Tuesday

Faith Cafe


I've noticed in a few books and resources that I have perused that the authors and publishers feel that only women care about personal spiritual growth, parenting, marriage and church. Many of the books on parenting I have read include one chapter for fathers - the one on sex after baby arrives. And the books on marriage try to dumb down concepts and treat men like dense large children. Even a few Bible studies and small group materials geared toward either or both genders could only really be interesting to women.
Do not take me for some kind of macho kind of guy. I like Mark Driscoll and all, but I am not into ultimate fighting, football and beer. But maybe one of the reasons "Why Men Hate Going to Church", is that much of the material produced is way to effeminate.
This is what I found with Standard Publishing's Faith Cafe. It is quite feeling oriented. After participants "welcome God to the 'cafe' of their inner lives, the very first exercise of the first lesson is to write down your inner desires for only God to see. Practices for the week after the meeting are to "email someone who feels alone, look yourself in the mirror and tell yourself that God loves you.

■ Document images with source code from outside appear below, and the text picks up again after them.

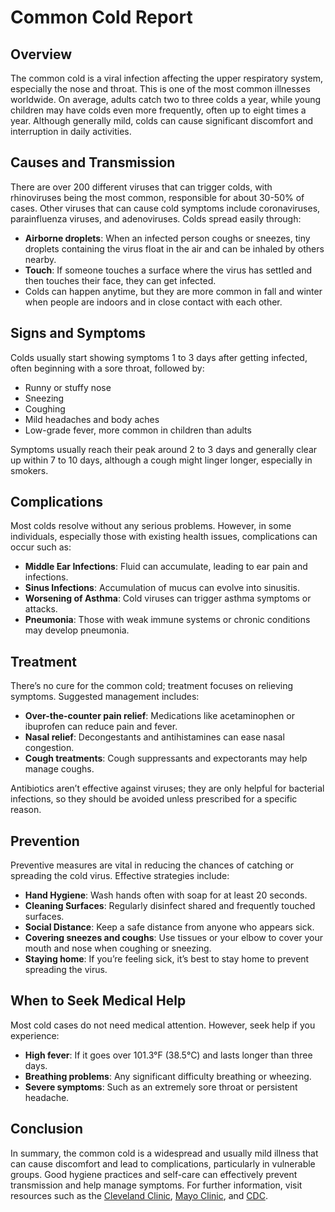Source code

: # Common Cold Report

## Overview
The common cold is a viral infection affecting the upper respiratory system, especially the nose and throat. This is one of the most common illnesses worldwide. On average, adults catch two to three colds a year, while young children may have colds even more frequently, often up to eight times a year. Although generally mild, colds can cause significant discomfort and interruption in daily activities.

## Causes and Transmission
There are over 200 different viruses that can trigger colds, with rhinoviruses being the most common, responsible for about 30-50% of cases. Other viruses that can cause cold symptoms include coronaviruses, parainfluenza viruses, and adenoviruses. Colds spread easily through:

- **Airborne droplets**: When an infected person coughs or sneezes, tiny droplets containing the virus float in the air and can be inhaled by others nearby.
- **Touch**: If someone touches a surface where the virus has settled and then touches their face, they can get infected. 
- Colds can happen anytime, but they are more common in fall and winter when people are indoors and in close contact with each other.

## Signs and Symptoms
Colds usually start showing symptoms 1 to 3 days after getting infected, often beginning with a sore throat, followed by:

- Runny or stuffy nose
- Sneezing
- Coughing
- Mild headaches and body aches
- Low-grade fever, more common in children than adults

Symptoms usually reach their peak around 2 to 3 days and generally clear up within 7 to 10 days, although a cough might linger longer, especially in smokers.

## Complications
Most colds resolve without any serious problems. However, in some individuals, especially those with existing health issues, complications can occur such as:

- **Middle Ear Infections**: Fluid can accumulate, leading to ear pain and infections.
- **Sinus Infections**: Accumulation of mucus can evolve into sinusitis.
- **Worsening of Asthma**: Cold viruses can trigger asthma symptoms or attacks.
- **Pneumonia**: Those with weak immune systems or chronic conditions may develop pneumonia.

## Treatment
There’s no cure for the common cold; treatment focuses on relieving symptoms. Suggested management includes:

- **Over-the-counter pain relief**: Medications like acetaminophen or ibuprofen can reduce pain and fever.
- **Nasal relief**: Decongestants and antihistamines can ease nasal congestion.
- **Cough treatments**: Cough suppressants and expectorants may help manage coughs.

Antibiotics aren’t effective against viruses; they are only helpful for bacterial infections, so they should be avoided unless prescribed for a specific reason.

## Prevention
Preventive measures are vital in reducing the chances of catching or spreading the cold virus. Effective strategies include:

- **Hand Hygiene**: Wash hands often with soap for at least 20 seconds.
- **Cleaning Surfaces**: Regularly disinfect shared and frequently touched surfaces.
- **Social Distance**: Keep a safe distance from anyone who appears sick.
- **Covering sneezes and coughs**: Use tissues or your elbow to cover your mouth and nose when coughing or sneezing.
- **Staying home**: If you’re feeling sick, it’s best to stay home to prevent spreading the virus.

## When to Seek Medical Help
Most cold cases do not need medical attention. However, seek help if you experience:

- **High fever**: If it goes over 101.3°F (38.5°C) and lasts longer than three days.
- **Breathing problems**: Any significant difficulty breathing or wheezing.
- **Severe symptoms**: Such as an extremely sore throat or persistent headache.

## Conclusion
In summary, the common cold is a widespread and usually mild illness that can cause discomfort and lead to complications, particularly in vulnerable groups. Good hygiene practices and self-care can effectively prevent transmission and help manage symptoms. For further information, visit resources such as the [Cleveland Clinic](https://my.clevelandclinic.org/health/diseases/12342-common-cold), [Mayo Clinic](https://www.mayoclinic.org/diseases-conditions/common-cold/symptoms-causes/syc-20351605), and [CDC](https://www.cdc.gov/common-cold/about/index.html).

Repeat the phrase seven times."
The curriculum has 13 episodes which divide up into topics of ourselves, God and our world. 10 of the 13 episodes have corresponding video segments, which frankly are mediocre at best. They showcase musicians, interviews and a one man skit show.
I would maybe use this for a women's Bible study, but even so, it seems pretty self-help-ish. Don't get me wrong, there is much interaction with Scripture, but the sessions all seem to try to inspire the participants more than help them dig deeper into the Bible to apply it.